- [What you are asked to do]:
Omit every picture while you reproduce the entries that follow word for word.

━━━━━ Source data ━━━━━

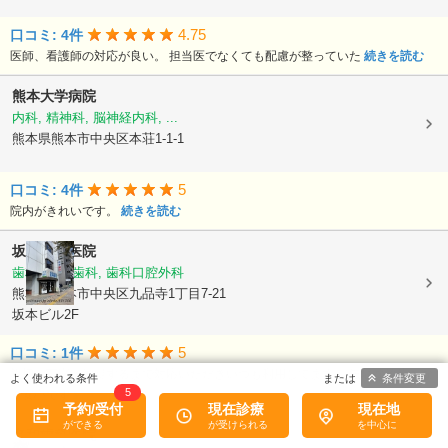
4.75
口コミ: 4件
医師、看護師の対応が良い。 担当医でなくても配慮が整っていた
続きを読む
熊本大学病院
内科, 精神科, 脳神経内科, ...
熊本県熊本市中央区本荘1-1-1
5
口コミ: 4件
院内がきれいです。
続きを読む
坂本歯科医院
歯科, 小児歯科, 歯科口腔外科
熊本県熊本市中央区九品寺1丁目7-21
坂本ビル2F
5
口コミ: 1件
親切、丁寧、納得するまで対応いただきいつも利用してます。 無駄な治療もな
条件変更
5
く安心です
続きを読む
予約/受付
現在診療
現在地
名和歯科医院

━━━━━

- [Task result]:
4.75
口コミ: 4件
医師、看護師の対応が良い。 担当医でなくても配慮が整っていた
続きを読む
熊本大学病院
内科, 精神科, 脳神経内科, ...
熊本県熊本市中央区本荘1-1-1
5
口コミ: 4件
院内がきれいです。
続きを読む
坂本歯科医院
歯科, 小児歯科, 歯科口腔外科
熊本県熊本市中央区九品寺1丁目7-21
坂本ビル2F
5
口コミ: 1件
親切、丁寧、納得するまで対応いただきいつも利用してます。 無駄な治療もな
条件変更
5
く安心です
続きを読む
予約/受付
現在診療
現在地
名和歯科医院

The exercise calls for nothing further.